What you need to do:
All of the data that follows should be given again exactly, without its images.

(Dataset excerpts)
◆ ◆ ◆ ◆
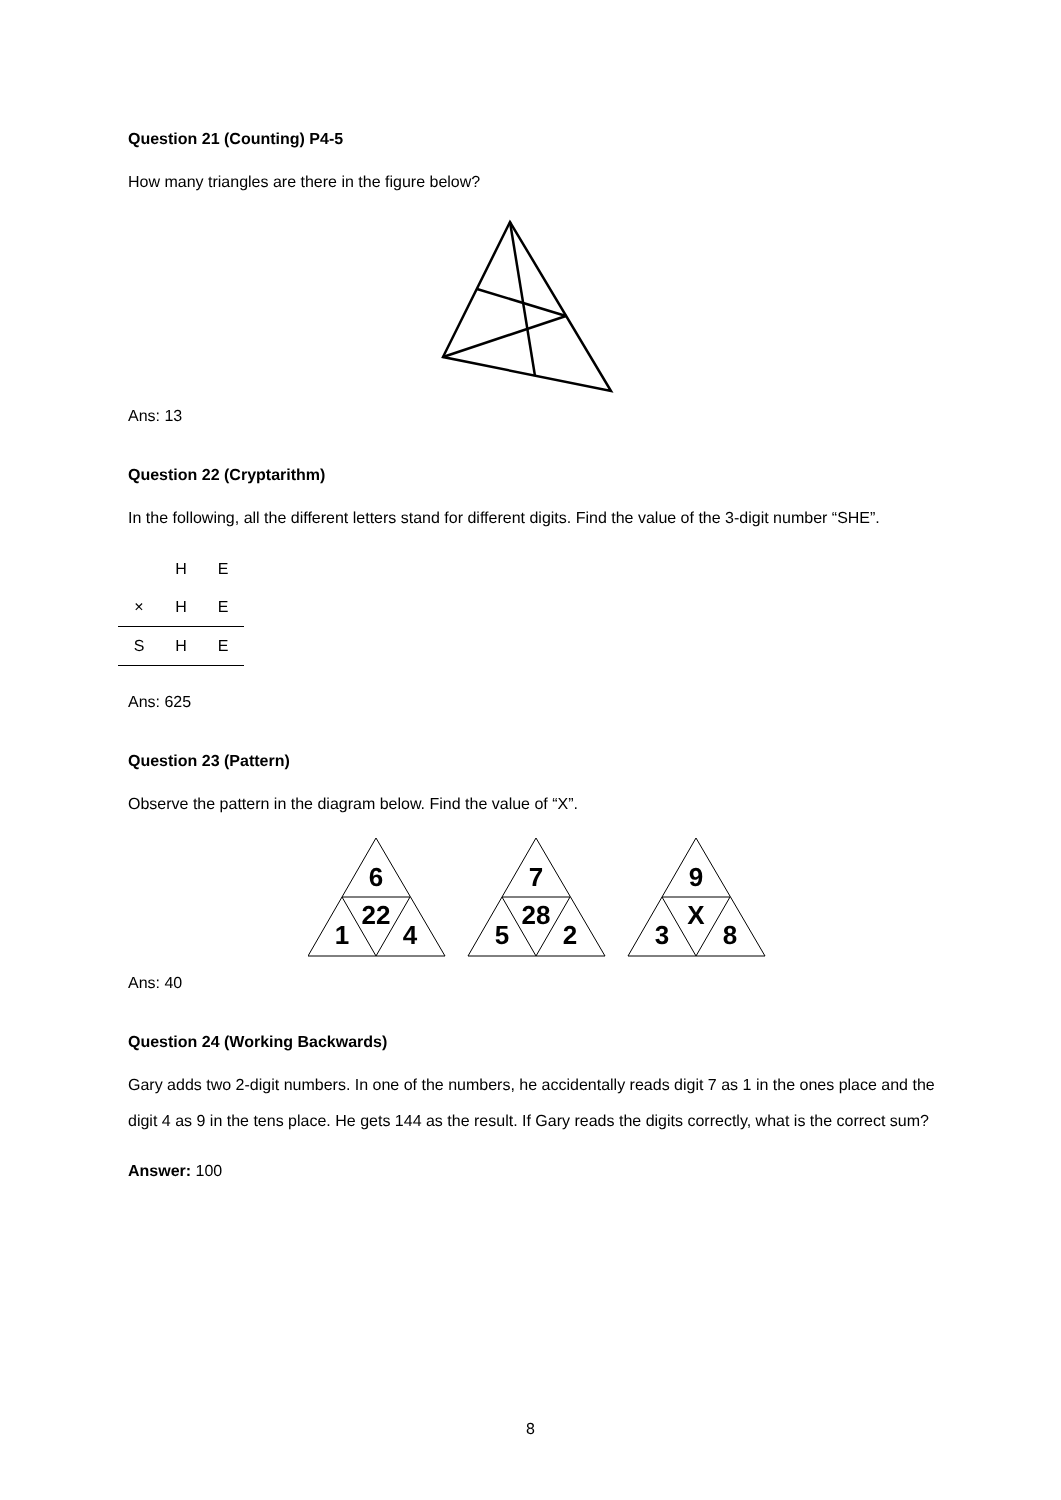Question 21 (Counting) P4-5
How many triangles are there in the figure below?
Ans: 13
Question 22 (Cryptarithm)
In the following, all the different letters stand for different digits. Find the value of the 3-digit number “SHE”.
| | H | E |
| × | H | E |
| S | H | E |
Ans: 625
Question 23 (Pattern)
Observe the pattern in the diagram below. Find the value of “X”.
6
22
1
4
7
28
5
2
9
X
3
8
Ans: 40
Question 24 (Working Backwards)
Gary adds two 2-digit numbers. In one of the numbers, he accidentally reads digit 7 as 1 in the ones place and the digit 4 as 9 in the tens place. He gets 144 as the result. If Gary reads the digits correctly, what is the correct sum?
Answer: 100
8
◆ ◆ ◆ ◆
Answer box:
Question 21 (Counting) P4-5
How many triangles are there in the figure below?
Ans: 13
Question 22 (Cryptarithm)
In the following, all the different letters stand for different digits. Find the value of the 3-digit number “SHE”.
| | H | E |
| × | H | E |
| S | H | E |
Ans: 625
Question 23 (Pattern)
Observe the pattern in the diagram below. Find the value of “X”.
6
22
1
4
7
28
5
2
9
X
3
8
Ans: 40
Question 24 (Working Backwards)
Gary adds two 2-digit numbers. In one of the numbers, he accidentally reads digit 7 as 1 in the ones place and the digit 4 as 9 in the tens place. He gets 144 as the result. If Gary reads the digits correctly, what is the correct sum?
Answer: 100
8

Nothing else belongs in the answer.